Klausz hat allerdings etwas ganz anderes gemacht - er hat aus den Geschlechtsunterschieden geschlossen, dass die anderen Eigenschaftsverteilungen bei Männern diesen nur die Versorgerrolle offen lassen (seine natürlich Rolle) und er hat gewertet, das Frauen dem Mann grundsätzlich unterlegen seien. Da sich die Anforderungen an den Einzelnen sowie sozialen, ökologischen und politischen Parameter permanent ändern, kann natürlich aus Unterschieden nicht auf Über- oder Unterlegenheit geschlossen werden.

Deswegen kann ich bei diesem ganzen Argumentationsstrang keine zwanghafte Gleichmacherei erkennen, wenn auch sicher bei einigen Probleme dabei bestehen, dass, was für Tiere gilt, auch für Menschen anzuwenden.

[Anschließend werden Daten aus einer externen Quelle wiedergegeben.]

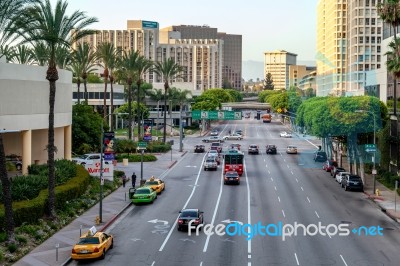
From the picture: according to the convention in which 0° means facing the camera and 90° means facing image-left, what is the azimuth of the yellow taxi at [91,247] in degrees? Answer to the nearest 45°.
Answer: approximately 225°

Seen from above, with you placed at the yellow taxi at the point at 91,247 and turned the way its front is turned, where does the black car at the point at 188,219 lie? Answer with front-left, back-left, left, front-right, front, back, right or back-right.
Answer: front

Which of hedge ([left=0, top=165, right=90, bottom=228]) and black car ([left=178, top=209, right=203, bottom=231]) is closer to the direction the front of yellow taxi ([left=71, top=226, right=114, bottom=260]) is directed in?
the black car

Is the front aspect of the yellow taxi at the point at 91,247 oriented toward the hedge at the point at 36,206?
no

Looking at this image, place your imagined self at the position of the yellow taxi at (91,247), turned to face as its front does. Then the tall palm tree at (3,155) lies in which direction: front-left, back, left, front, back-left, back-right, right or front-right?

Aber das ist eine Frage des Standpunkts.

Ich glaube nicht, dass soziale Rollen ein unabänderliches Schicksal sind noch glaube ich, dass man diese auf dem Reißbrett einwerfen und den Menschen überstülpen kann. Rollen entwickeln sich aus dem Umfeld heraus und passen sich den Gegebenheiten an. Und daher gibt auch, je nach individuellem Unterschied, nicht eine, sondern tausende von Rollen, die sich vielleicht nur im Detail unterscheiden. Die Möglichkeiten zu schaffen, das sich Rollen entwickeln können, die dem Einzelnen gerecht werden, ist nicht nur wichtig für das eigene Wohlbefinden, sondern ein essenzieller Ausdruck von Freiheit.

Das reicht dann aber auch
Grüße
Altschneider

PS: Hatte mich nicht eingeloggt, daher Altschneider 1.